Page 48 of Aztec Blood


  I never knew my mother and I had no real image of her, but the fact that this man claimed to have raped and murdered her were more nails in his coffin. The statement, even if I assigned it as a taunt, increased the mystery surrounding the past. What did Alva have to do with my mother? Why would it be necessary for a gachupin to kill an india girl? And the most mysterious of all—I knew for a fact that he had not killed her. As far as I knew, she was still alive.

  "It will be a long time before we could ever hope to trick Alva into falling into our hands again," he said. "If ever."

  "Do you think he will connect us back to Isabella?"

  Mateo shrugged. "I think not. The conclusion will be that Isabella and the maid both were victims of bad food. But to ensure that there is no connection, I will be leaving tonight for Acapulco."

  The Manila galleon was due in from the Far East. What his joining the excitement of the arrival of the galleon with its treasures from China, the Spice Islands, and India had to do with Alva discovering the identity of his attackers was another mystery to me. I had the unkind, but true, thought that he was leaving for Acapulco just to enjoy himself.

  NINETY

  With Mateo in Acapulco, the don at the tunnel project, and Isabella in a foul mood, I stayed away from the house as much as possible. When I was not in the print shop, I would take a walk along the arcade, stopping in a shop now and again.

  I was working late in the shop when I heard the flap on the back door and the sound of a package dropping. Realizing it was probably the author of the romantic poems that I found so provocative and compelling, I raced to open the door and run into the alley. I saw the person fleeing, a slender built, short man with his hooded cape flapping as he ran.

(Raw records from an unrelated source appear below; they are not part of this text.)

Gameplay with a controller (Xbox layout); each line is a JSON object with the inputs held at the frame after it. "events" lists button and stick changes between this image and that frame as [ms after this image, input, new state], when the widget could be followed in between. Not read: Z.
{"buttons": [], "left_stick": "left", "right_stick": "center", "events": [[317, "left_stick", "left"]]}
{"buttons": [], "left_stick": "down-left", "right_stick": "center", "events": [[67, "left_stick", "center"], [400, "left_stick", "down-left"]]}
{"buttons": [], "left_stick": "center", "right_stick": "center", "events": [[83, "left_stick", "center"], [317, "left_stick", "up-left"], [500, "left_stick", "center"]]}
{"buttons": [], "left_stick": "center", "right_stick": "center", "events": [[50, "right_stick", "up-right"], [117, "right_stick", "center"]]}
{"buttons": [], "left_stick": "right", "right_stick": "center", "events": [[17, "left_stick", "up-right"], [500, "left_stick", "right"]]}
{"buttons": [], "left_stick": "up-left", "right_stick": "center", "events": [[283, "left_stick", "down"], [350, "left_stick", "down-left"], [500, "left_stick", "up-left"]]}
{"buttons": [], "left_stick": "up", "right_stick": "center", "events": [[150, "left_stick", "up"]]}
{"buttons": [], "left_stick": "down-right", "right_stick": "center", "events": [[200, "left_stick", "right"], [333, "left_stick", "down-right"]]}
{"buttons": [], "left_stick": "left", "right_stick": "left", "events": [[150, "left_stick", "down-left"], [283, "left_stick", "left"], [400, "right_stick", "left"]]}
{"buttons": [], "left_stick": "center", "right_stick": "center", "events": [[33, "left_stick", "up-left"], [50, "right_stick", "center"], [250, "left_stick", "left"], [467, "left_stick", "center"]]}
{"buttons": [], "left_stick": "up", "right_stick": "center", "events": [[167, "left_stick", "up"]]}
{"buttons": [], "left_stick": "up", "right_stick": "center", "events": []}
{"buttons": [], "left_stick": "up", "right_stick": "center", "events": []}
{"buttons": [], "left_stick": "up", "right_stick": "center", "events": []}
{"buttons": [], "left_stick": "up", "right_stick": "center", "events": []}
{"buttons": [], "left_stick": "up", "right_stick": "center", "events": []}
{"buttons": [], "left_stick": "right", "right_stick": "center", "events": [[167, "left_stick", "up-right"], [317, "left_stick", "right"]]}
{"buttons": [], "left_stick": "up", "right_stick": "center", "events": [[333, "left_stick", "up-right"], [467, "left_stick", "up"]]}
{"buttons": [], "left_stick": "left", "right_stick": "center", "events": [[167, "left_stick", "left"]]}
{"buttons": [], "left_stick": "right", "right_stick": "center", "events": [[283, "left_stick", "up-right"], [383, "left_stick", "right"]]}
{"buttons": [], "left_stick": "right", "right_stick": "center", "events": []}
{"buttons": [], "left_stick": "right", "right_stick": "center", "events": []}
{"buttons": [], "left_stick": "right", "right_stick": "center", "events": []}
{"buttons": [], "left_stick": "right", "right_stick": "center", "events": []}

He disappeared around a corner. When I reached the corner, a carriage was already moving down the street. It was too dark to see any identifying marks on the carriage.

  Walking back I was struck by the presence of the scent of a French water that I knew was popular with young women in the city. At first I thought it odd that a man would wear a scent, but there were many fops who wore not just French water, but such silks and lace that on inspection of their genitals one would expect to find a witch's teat instead of a pene. That a writer of romantic poetry might be the type who found other men attractive, entering by the back door as it is said, would not surprise me. Eh, the poems came through the back door, did they not?

  The poems were once again visions of love that touched my romantic soul—the one well-hidden behind my lépero's scabrous one. I put aside a deshonesto play that I had been checking Juan's typesetting on and began typesetting the poems. No profit was made from the poet's books, but what a pleasure to lose one's self in the images of lovers in a heat of passion. Printing his works of honest passions, I felt that I was making amends for the works of lesser quality—and lesser morality—that I printed only to make money. It was much work for me to set the type for all of the poet's works, but I had found it very rewarding.

  As I set the type, I thought about the play we were surreptitiously publishing. We printed more plays than books. While comedias were rarely performed in New Spain, they were more popular to read than books.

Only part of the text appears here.